[05:29:45] <badman>	 Hi. I need some help in understanding the data dumps provided by Wikimedia...
[05:34:34] <badman>	 Okay, I'm trying to understanding the data dumps. I'm working on 20180520 dumps. 
[05:34:58] <badman>	 It contains many sections, each having different data.  
[05:35:42] <badman>	 And I would like to know what each section's data represent. Although its written in a brief, I don't get it clearly.
[05:36:49] <badman>	 Like in section "All pages, current versions only." Does each and every article's current version is present in this data?
[05:38:40] <badman>	 I just downloaded "enwiki-20180520-pages-meta-current1.xml-p10p30303.bz2", the first page information is of "AccessibleComputing" but it does not have complete article's information in it?
[06:14:20] <snitch>	 [[Tech]]; 14.139.9.9; /* Queries regarding Wikimedia's Data Dumps. */ new section; https://meta.wikimedia.org/w/index.php?diff=18104707&oldid=18102456&rcid=11964974
[08:17:53] <Nemo_bis>	 badman: "AccessibleComputing" is not a proper title, surely it's a redirect
[08:18:02] <Nemo_bis>	 What are  you trying to do?
[08:18:45] <Nemo_bis>	 page_id 10, remarkable https://en.wikipedia.org/w/index.php?title=AccessibleComputing&action=info
[08:24:35] <badman>	 Actually, I have just started working on a research project. And for the same I need English Wikipedia Data
[08:28:13] <badman>	 BTW why some page have redirects and others don't have. And the one that do not have redirect have the complete Article's text?

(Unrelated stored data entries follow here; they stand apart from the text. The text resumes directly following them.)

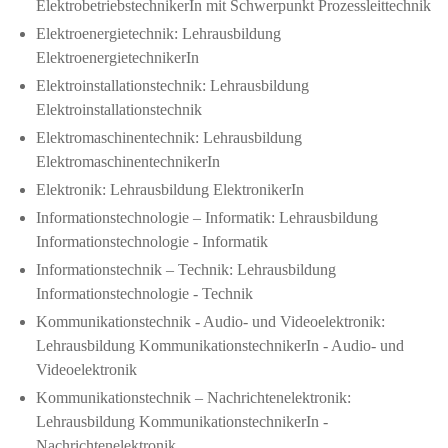
ElektrobetriebstechnikerIn mit Schwerpunkt Prozessleittechnik
Elektroenergietechnik: Lehrausbildung
ElektroenergietechnikerIn
Elektroinstallationstechnik: Lehrausbildung
Elektroinstallationstechnik
Elektromaschinentechnik: Lehrausbildung
ElektromaschinentechnikerIn
Elektronik: Lehrausbildung ElektronikerIn
Informationstechnologie – Informatik: Lehrausbildung
Informationstechnologie - Informatik
Informationstechnik – Technik: Lehrausbildung
Informationstechnologie - Technik
Kommunikationstechnik - Audio- und Videoelektronik:
Lehrausbildung KommunikationstechnikerIn - Audio- und
Videoelektronik
Kommunikationstechnik – Nachrichtenelektronik:
Lehrausbildung KommunikationstechnikerIn -
Nachrichtenelektronik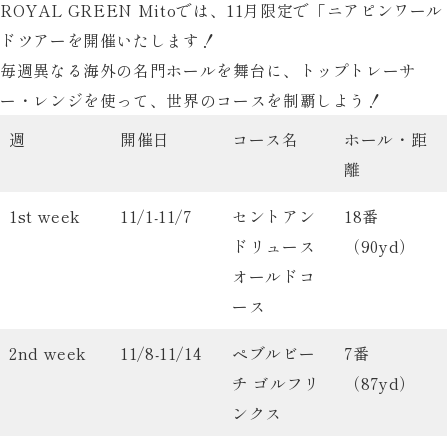
ROYAL GREEN Mitoでは、11月限定で「ニアピンワール
ドツアーを開催いたします！
毎週異なる海外の名門ホールを舞台に、トップトレーサ
ー・レンジを使って、世界のコースを制覇しよう！
週
開催日
コース名
ホール・距
離
1st week
11/1-11/7
セントアン
18番
ドリュース
（90yd）
オールドコ
ース
2nd week
11/8-11/14
ペブルビー
7番
チ ゴルフリ
（87yd）
ンクス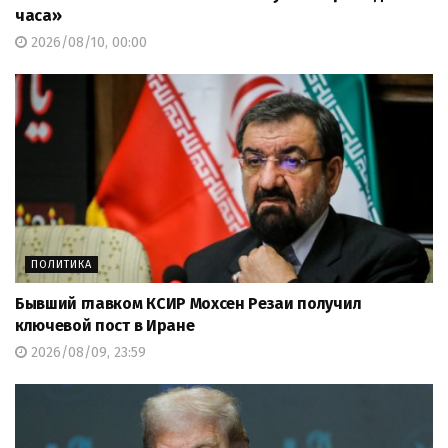
часа»
2026/08/10, 00:00
ПОЛИТИКА
Бывший главком КСИР Мохсен Резаи получил
ключевой пост в Иране
2026/08/09, 23:59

[08:29:39] <badman>	 What data does "All pages, current versions only." section even has?
[10:18:13] <badman>	 And how to download the complete history of Wikipedia Article. 
[10:18:40] <badman>	 https://www.mediawiki.org/wiki/Manual:Parameters_to_Special:Export says it doesn't work in some case, where the number of revisions are very high
[10:19:12] <badman>	 Is there any alternative, to download the complete history of let's say "India"
[11:59:26] <snitch>	 [[Tech]]; Ruslik0; /* Queries regarding Wikimedia's Data Dumps. */; https://meta.wikimedia.org/w/index.php?diff=18105401&oldid=18104707&rcid=11966060
[22:59:22] <Ursula>	 Hi.
[23:42:06] <ragesoss>	 Is there any performance difference for (for example) doing one API query with 50 pageids and using continue, vs. using a smaller number of pageids per query so that no continue is needed?
[23:46:51] <Reedy>	 Probably not... What're you looking up?
[23:47:45] <ragesoss>	 pageviews in this case. mostly just curious about it in general, though.
[23:48:28] <Reedy>	 If it's an indexed DB lookup... Both should basically be the same
[23:49:24] <ragesoss>	 (I didn't realize that getting pageviews via mediawiki API means you can get data for multiple articles per query, unlike the wikimedia.org rest API... yay!)
[23:49:34] <ragesoss>	 cool, thanks!
[23:57:50] <Ursula>	 ragesoss: The performance difference would be like HTTP overhead since you'll be making more requests.
[23:58:09] <Reedy>	 Ursula: well, he said smaller number. Not 1
[23:58:32] <Reedy>	 So, if he does count( $ids ) approx = MAX_IDs...
[23:58:36] <Ursula>	 Querying as many as you can at once is probably faster since you're only round-tripping once. But the data will take a bit longer to generate.
[23:58:59] <Ursula>	 I do lots of stuff one at a time.